EUROS Newsroom · 1h ago · 2 min read · 🇨🇳 China
O'Leary lawsuit spotlights political risks of AI data center buildout

A defamation lawsuit over Kevin O'Leary's claims of Chinese interference in his Utah data center project highlights the mounting political and social obstacles facing AI infrastructure investment.

Two Utah political organizations and their founders have filed a defamation lawsuit against investor Kevin O'Leary and Fox News in Utah Federal District Court. The plaintiffs allege O'Leary falsely branded them as operatives of the Chinese Communist Party during a media tour earlier this year. They are seeking compensatory and punitive damages, claiming the accusations caused severe economic losses and physical safety threats.

The dispute centers on O'Leary's promotion of the Stratos Project, a massive AI computing campus.
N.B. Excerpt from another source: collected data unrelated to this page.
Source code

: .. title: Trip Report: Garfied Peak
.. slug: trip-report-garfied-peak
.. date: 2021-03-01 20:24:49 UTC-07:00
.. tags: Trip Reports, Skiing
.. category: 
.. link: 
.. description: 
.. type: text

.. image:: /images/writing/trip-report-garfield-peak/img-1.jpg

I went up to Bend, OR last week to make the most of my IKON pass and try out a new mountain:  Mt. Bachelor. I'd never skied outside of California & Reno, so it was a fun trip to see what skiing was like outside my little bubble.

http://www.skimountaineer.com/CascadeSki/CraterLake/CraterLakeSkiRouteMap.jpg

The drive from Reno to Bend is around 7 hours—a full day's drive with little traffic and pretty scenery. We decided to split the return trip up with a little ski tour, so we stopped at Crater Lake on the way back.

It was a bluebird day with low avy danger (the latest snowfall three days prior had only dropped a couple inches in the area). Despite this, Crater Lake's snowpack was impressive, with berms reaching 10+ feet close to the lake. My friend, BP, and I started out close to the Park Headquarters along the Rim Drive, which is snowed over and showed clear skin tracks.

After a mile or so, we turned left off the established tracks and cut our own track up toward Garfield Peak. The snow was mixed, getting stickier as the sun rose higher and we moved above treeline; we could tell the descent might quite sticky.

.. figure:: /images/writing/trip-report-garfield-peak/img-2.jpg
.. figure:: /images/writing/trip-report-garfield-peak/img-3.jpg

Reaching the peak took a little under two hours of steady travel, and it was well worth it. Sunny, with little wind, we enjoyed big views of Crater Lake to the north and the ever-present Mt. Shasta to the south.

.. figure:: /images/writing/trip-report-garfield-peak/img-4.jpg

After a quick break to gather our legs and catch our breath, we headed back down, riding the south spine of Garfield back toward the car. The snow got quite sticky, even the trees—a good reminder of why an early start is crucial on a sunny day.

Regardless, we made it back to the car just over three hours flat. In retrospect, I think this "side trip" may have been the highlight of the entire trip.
During at least 10 broadcast appearances between May 11 and June 3, O'Leary labeled the groups as "cells" doing the work of the CCP. O'Leary’s attorney, Jeff Neiman, dismissed the lawsuit as a “cash grab” and said the plaintiffs used the controversy to raise funds. “The plaintiffs have put their operations, funding, and coordination squarely at issue. We welcome that, and we look forward to discovery and uncovering the facts related to the misinformation campaign against the data center in Utah,” Neiman said.
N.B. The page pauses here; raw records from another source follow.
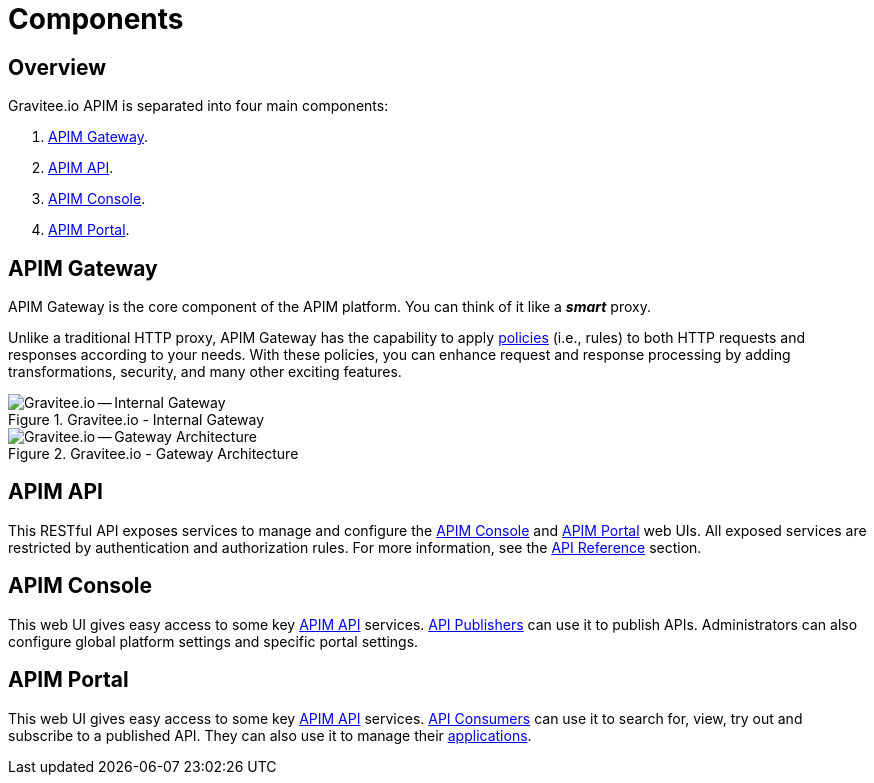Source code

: = Components
:page-sidebar: apim_3_x_sidebar
:page-permalink: apim/3.x/apim_overview_components.html
:page-folder: apim/overview
:page-layout: apim3x
:page-toc: false 

== Overview
Gravitee.io APIM is separated into four main components: 

1. link:/apim/3.x/apim_overview_components.html#gravitee-components-gateway[APIM Gateway].  
2. link:/apim/3.x/apim_overview_components.html#gravitee-components-rest-api[APIM API]. 
3. link:/apim/3.x/apim_overview_components.html#gravitee-components-mgmt-ui[APIM Console]. 
4. link:/apim/3.x/apim_overview_components.html#gravitee-components-portal-ui[APIM Portal]. 

[[gravitee-components-gateway]]
== APIM Gateway
APIM Gateway is the core component of the APIM platform. You can think of it like a *_smart_* proxy.

Unlike a traditional HTTP proxy, APIM Gateway has the capability to apply <<apim_overview_plugins.adoc#gravitee-plugins-policies, policies>> (i.e., rules) to both HTTP requests and responses according to your needs. With these policies, you can enhance request and response processing by adding transformations, security, and many other exciting features. 

.Gravitee.io - Internal Gateway
image::apim/3.x/overview/components/new-gravitee-gateway-internal.png[Gravitee.io -- Internal Gateway]

.Gravitee.io - Gateway Architecture
image::apim/3.x/overview/components/new-gravitee-gateway-architecture.png[Gravitee.io -- Gateway Architecture]

[[gravitee-components-rest-api]]
== APIM API
This RESTful API exposes services to manage and configure the <<gravitee-components-mgmt-ui, APIM Console>> and <<gravitee-components-portal-ui, APIM Portal>> web UIs.
All exposed services are restricted by authentication and authorization rules. For more information, see 
the link:/apim/3.x/apim_installguide_rest_apis_documentation.html[API Reference] section.

[[gravitee-components-mgmt-ui]]
== APIM Console
This web UI gives easy access to some key <<gravitee-components-rest-api, APIM API>> services.
<<apim_overview_concepts.adoc#gravitee-concepts-publisher, API Publishers>> can use it to publish APIs.
Administrators can also configure global platform settings and specific portal settings.

[[gravitee-components-portal-ui]]
== APIM Portal
This web UI gives easy access to some key <<gravitee-components-rest-api, APIM API>> services.
<<apim_overview_concepts.adoc#gravitee-concepts-consumer, API Consumers>> can use it to search for, view, try out and subscribe to a published API.
They can also use it to manage their <<apim_overview_concepts.adoc#gravitee-concepts-application, applications>>.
O'Leary eventually walked back the claims in a June 25 Instagram post, stating he had "no evidence" the plaintiffs were funded by China. Fox News stated it "publicly corrected the record on every program where on-air guest Kevin O’Leary’s comments were made, all of which was extensively publicized." The plaintiffs' attorneys at Platkin LLP countered that the retractions only came after a legal demand and failed to undo the damage of a "weeks-long smear campaign."

AI expansion meets local resistance

The legal battle distracts from the fundamental challenge facing O'Leary's venture: intense local opposition. The Stratos Project initially proposed a 40,000-acre footprint capable of supporting up to nine gigawatts of AI computing capacity near the Great Salt Lake. Faced with protests over water and energy consumption, O'Leary last month reduced the development footprint by half to 20,000 acres, with only 10,000 acres earmarked for data centers.

The political cost of backing the project has already proven severe. Utah state senate president Stuart Adams lost a reelection bid after two decades in office, while two Box Elder County commissioners who approved the project also lost their primaries. This local backlash reflects a broader national trend complicating the AI boom. A May Gallup survey found seven in ten Americans oppose having an AI data center built in their community.

While data center clusters like those in Northern Virginia's Loudoun County have successfully lowered local tax rates, the Utah saga illustrates the risks for developers. Securing power and land is no longer the only hurdle for AI infrastructure capital; navigating community resistance has become a critical variable in project viability.